▶ Kutipan Teks:
= = = = =
Agaknya sepanjang tahun 2019 ini, satu nama varian pesawat yang menjadi pusat perbincangan banyak pihak adalah 737 MAX rilisan Boeing. Ya, bagaimana tidak, pada 29 Oktober 2018 kemarin, Boeing 737 MAX 8 milik Lion Air jatuh di perairan Tanjung Karawang dan menewaskan 189 orang. Lima bulan berselang, tepatnya pada 10 Maret 2019, pesawat dengan jenis yang sama yang dioperasikan oleh Ethiopian Airlines juga mengalami kecelakaan di Addis Ababa.
Baca Juga: Akankah Boeing 737 MAX Kembali Mengudara di Kuartal Pertama 2020?
Wajar saja adanya jika varian pesawat Boeing 737 MAX ini meramaikan pemberitaan internasional – terlebih ketika satu-per-satu ‘borok’ perusahaan terungkap, memegang peranan sebagai ‘bumbu pelengkap’ dari rangkaian panjang kasus ini.
Perbaikan demi perbaikan terus dilakukan oleh Boeing agar varian 737 MAX ini bisa kembali mengudara. Ya, masih lekang dalam ingatan dimana salah satu buntut yang paling fenomenal dari insiden jatuhnya dua pesawat di atas adalah grounded besar-besaran yang dilakukan oleh semua pengguna varian Boeing 737 MAX – hal ini dilakukan mengingat mereka enggan mempertaruhkan nyawa penumpang dan reputasi perusahaan. Bahkan hingga saat ini, Boeing 737 MAX masih tidak diijinkan untuk melakukan operasi komersial.
Pada pertengahan tahun 2019, Presiden AS Donald Trump sempat mengeluarkan pernyataan yang mengisyaratkan agar Boeing me-rebranding varian 737 MAX guna membuang sial dan membuka lembaran baru bagi masa depan varian yang lebih cerah. Namun jalan pikiran Presiden kontroversial ini tidak lantas diamini Boeing, mereka masih mempertimbangkan tentang rebranding dari varian tersebut.
Pada pemberitaan terakhir yang dirangkum KabarPenumpang.com dari laman forbes.com (29/12), di tengah isu soal rebranding terhadap varian 737 MAX, maskapai asal Cina, Xiamen Air hadir dengan penamaan 737-8 pada bagian depan pesawat, padahal pesawat terkait merupakan tipe 737 MAX yang pertama kali diterima perusahaan pada Mei 2018 silam. Jika disangkut-pautkan dengan isu rebranding ini, maka penamaan di Xiamen Air bukanlah sebuah masalah.
Namun dari 54 unit Boeing 737 MAX yang dimiliki oleh Xiamen Air, hanya ada 11 unit saja yang tetap memiliki nama MAX di body pesawat. Jika ditelaah lebih jauh lagi, tidak hanya Xiamen Air saja yang tidak mencantumkan embel-embel MAX di pesawat yang dioperasikannya – melainkan juga WestJet, Flydubai, Ryanair, dan beberapa maskapai lainnya.
Ternyata, penamaan dari suatu maskapai ini bukanlah hal mutlak, dimana pihak maskapai harus tunduk pada peraturan tersebut. Ini terlihat dari berbagai variasi penamaan pada satu varian yang sama (Boeing 737 MAX).
Terlepas dari isu rebranding ini, pihak Boeing agaknya harus semakin getol menstimulasikan kepada masyarakat bahwa varian 737 MAX ini sudah mengalami upgrade dan layak untuk terbang – selagi mereka masih menunggu proses sertifikasi dari pihak FAA yang akan menjadi gong penanda varian ini bisa kembali mengudara.
= = = = =
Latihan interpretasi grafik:

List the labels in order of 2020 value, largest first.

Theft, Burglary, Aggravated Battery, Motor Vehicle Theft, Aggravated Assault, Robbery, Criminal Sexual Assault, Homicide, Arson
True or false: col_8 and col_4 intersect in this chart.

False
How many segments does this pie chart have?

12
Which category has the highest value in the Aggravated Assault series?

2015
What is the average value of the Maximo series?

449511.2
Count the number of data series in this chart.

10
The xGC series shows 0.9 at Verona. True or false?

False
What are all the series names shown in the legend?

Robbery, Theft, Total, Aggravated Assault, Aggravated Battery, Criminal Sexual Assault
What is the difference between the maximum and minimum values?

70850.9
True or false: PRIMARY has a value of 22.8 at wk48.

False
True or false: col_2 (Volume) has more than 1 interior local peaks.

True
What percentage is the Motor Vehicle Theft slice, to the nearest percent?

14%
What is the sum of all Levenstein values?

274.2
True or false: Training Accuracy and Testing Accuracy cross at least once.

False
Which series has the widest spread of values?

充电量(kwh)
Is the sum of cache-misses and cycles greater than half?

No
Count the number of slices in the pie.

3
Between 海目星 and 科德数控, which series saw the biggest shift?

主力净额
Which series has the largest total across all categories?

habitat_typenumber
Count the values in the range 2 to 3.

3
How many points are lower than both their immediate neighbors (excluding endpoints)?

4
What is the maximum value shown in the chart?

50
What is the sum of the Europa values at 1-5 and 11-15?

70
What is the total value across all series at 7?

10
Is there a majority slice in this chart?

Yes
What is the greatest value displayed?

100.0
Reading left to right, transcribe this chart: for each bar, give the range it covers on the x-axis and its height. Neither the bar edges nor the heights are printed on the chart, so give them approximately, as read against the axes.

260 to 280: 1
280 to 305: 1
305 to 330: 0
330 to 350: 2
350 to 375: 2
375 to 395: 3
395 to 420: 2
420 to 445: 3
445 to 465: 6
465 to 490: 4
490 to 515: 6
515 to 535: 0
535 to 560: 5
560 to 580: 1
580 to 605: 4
= = = = =
▶ Latihan:
1) Ketik ulang bagian kutipan teks tentang Boeing 737 MAX, dimulai dari "Wajar saja adanya" dan berlanjut hingga "panjang kasus ini.".
2) Menurut kutipan teks tentang Boeing 737 MAX, berapa unit Boeing 737 MAX milik Xiamen Air yang tetap memiliki nama MAX di badan pesawat?
3) Tuliskan semua maskapai yang disebut namanya dalam kutipan teks tentang Boeing 737 MAX.

▶ Jawaban Latihan:
1)
Wajar saja adanya jika varian pesawat Boeing 737 MAX ini meramaikan pemberitaan internasional – terlebih ketika satu-per-satu ‘borok’ perusahaan terungkap, memegang peranan sebagai ‘bumbu pelengkap’ dari rangkaian panjang kasus ini.

2) Hanya 11 unit dari 54 unit Boeing 737 MAX milik Xiamen Air.

3) Lion Air, Ethiopian Airlines, Xiamen Air, WestJet, Flydubai, Ryanair